The key to wisdom is still fearing god. Remember, the person who said this is most famous for having 700 wives and 300 concubines and for trying to cut a baby in half. Fortunately, us modern folk have Wikipedia and don't have to rely on him.
The secondary key is to avoid strange women, especially going into their houses, because as fairy tales have taught us well, no one ever comes out.
This one starts off promisingly, with verse 3: Let not mercy and truth forsake thee: bind them about thy neck; write them upon the table of thine heart, but then immediately dissembles in verse 5, advising us to Trust in the LORD with all thine heart; and lean not unto thine own understanding. In other words, don't think for yourself, trust in your religious leaders. It does not say what to do if your religious leaders seem bent on holy war or inquisition or are just plain batshit crazy.
Of course, if you're rich and lazy, another path to wisdom is to buy it. If you donate money and make sacrifices, you'll get a tenfold return on your investment in the form of flowing wine cellars and full barns.
Solomon, wise advocate for abusive deities everywhere, gives the typical wife/husband/child-beaters explanation for god's poor self-control in verse 12: For whom the LORD loveth he correcteth; even as a father the son in whom he delighteth.
Then of course, we get a good verse in 13: Happy is the man that findeth wisdom, and the man that getteth understanding. Yes, as long as he goes to the library and finds it, not if he looks in Jerry Falwell's annotated stupidity.
A treatise on the wonders of wisdom: it's better than silver, gold or rubies, assuming you don't have to eat. God is wise, and if you follow his commandments, you'll end up in paradise. Assuming you don't, you know, hit a rock the wrong way like Moses and end up sentenced to wandering around the desert for 40 years.

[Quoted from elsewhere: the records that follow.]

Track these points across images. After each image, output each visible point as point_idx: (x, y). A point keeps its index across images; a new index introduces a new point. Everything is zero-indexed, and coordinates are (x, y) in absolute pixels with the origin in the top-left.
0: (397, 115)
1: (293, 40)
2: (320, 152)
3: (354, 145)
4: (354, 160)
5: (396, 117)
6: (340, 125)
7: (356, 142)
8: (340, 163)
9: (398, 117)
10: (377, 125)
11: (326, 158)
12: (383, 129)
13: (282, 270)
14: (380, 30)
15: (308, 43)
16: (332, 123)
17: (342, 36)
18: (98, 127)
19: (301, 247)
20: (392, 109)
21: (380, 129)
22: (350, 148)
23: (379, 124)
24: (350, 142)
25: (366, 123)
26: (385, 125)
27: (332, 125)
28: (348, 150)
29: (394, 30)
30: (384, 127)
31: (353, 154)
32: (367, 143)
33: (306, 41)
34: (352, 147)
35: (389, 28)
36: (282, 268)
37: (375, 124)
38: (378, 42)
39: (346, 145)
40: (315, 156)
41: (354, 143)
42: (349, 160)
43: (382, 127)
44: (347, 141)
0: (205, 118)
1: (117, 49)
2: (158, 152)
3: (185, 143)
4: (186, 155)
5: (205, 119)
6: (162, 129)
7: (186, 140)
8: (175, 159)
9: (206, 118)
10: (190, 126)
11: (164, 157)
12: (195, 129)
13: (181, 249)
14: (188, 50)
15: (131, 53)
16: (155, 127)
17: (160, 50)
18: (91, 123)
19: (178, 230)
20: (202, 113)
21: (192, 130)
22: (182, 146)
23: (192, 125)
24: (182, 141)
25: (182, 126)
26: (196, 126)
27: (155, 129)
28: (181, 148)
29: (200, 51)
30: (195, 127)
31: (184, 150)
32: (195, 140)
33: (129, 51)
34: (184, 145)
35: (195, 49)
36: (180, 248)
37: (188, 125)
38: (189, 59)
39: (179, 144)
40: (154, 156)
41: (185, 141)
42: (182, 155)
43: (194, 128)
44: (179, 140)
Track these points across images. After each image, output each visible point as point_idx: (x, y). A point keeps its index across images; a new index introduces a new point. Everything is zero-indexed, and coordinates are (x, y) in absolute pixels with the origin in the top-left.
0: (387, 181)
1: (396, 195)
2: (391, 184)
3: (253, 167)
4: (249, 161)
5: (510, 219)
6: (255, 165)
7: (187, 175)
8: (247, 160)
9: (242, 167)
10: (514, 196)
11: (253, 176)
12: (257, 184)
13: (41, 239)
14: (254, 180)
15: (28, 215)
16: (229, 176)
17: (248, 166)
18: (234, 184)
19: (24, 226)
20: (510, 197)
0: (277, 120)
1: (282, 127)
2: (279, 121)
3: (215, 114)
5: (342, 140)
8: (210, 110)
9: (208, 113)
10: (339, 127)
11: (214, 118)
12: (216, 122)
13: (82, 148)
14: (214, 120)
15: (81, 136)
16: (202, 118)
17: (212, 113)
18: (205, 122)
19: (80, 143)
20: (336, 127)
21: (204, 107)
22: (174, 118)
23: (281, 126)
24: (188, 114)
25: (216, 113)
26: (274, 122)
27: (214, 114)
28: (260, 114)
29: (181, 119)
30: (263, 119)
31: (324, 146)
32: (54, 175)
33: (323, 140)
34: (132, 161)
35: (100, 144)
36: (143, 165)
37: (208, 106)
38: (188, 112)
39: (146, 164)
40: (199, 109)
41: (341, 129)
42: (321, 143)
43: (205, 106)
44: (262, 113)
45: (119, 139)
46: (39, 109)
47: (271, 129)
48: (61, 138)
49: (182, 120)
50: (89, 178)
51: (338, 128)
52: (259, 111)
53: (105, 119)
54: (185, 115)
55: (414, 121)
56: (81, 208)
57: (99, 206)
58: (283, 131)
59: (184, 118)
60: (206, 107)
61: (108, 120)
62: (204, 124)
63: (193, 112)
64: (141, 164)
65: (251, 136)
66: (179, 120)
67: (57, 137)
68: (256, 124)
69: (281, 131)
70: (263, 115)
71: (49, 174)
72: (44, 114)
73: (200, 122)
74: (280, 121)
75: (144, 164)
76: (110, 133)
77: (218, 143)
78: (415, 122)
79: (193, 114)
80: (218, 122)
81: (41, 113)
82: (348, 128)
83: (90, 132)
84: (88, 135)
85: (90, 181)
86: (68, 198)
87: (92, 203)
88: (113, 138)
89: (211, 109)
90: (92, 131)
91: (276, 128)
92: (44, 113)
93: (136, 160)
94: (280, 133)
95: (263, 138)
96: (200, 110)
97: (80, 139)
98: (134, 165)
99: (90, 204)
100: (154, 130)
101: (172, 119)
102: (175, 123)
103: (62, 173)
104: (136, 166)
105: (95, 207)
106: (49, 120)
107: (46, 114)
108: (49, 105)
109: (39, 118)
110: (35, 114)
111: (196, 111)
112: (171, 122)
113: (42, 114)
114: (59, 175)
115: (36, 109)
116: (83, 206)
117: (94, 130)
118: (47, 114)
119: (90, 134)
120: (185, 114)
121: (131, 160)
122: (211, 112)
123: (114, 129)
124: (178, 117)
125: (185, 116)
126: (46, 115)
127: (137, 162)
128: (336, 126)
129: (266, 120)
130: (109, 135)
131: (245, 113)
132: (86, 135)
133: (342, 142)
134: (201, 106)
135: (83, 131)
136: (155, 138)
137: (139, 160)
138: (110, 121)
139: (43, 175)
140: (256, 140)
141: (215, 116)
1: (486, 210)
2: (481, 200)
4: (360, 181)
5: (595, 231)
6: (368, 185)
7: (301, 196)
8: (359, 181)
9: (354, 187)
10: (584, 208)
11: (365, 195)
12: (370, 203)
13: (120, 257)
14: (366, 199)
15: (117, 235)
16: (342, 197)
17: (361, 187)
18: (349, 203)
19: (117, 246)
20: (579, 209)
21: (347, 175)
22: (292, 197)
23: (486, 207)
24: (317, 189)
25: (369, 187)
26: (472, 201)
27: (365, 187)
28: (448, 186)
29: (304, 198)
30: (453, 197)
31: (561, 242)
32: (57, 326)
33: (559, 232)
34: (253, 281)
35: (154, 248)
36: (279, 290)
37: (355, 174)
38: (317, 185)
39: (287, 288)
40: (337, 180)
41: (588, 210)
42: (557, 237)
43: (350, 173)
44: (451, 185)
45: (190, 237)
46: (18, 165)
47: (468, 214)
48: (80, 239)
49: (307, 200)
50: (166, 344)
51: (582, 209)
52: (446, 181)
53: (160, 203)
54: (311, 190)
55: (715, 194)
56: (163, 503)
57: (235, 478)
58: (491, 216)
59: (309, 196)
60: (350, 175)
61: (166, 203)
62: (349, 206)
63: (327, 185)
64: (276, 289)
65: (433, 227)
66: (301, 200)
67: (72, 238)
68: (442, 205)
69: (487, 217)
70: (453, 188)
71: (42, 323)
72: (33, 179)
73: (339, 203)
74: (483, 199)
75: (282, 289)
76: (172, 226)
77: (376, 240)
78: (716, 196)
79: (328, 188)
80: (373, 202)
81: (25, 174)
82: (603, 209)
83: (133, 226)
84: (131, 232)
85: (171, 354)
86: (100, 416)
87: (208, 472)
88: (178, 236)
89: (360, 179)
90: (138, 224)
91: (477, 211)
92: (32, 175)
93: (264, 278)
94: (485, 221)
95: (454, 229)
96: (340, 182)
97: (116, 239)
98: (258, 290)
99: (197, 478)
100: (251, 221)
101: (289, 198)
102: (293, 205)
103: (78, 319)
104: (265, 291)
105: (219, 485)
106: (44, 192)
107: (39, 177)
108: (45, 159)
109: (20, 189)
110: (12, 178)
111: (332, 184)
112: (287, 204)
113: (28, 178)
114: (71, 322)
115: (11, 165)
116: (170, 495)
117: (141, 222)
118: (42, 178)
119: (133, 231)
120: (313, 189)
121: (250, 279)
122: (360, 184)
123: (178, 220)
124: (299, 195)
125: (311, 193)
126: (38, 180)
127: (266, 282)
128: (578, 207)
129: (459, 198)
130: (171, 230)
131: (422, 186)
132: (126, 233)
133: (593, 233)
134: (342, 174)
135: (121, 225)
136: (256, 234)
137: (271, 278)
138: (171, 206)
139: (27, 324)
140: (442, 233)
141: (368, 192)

Solomon closes out the chapter with a few more good verses about justice, being kind to your neighbour, not picking stupid fights, and only oppressing people when it's strictly necessary.
I want to like this book, especially since it isn't Psalms, but like so much of the bible, it's a mixed bag: a good verse or two about wisdom and justice, followed by entreaties xenophobia and enriching Solomon's treasury.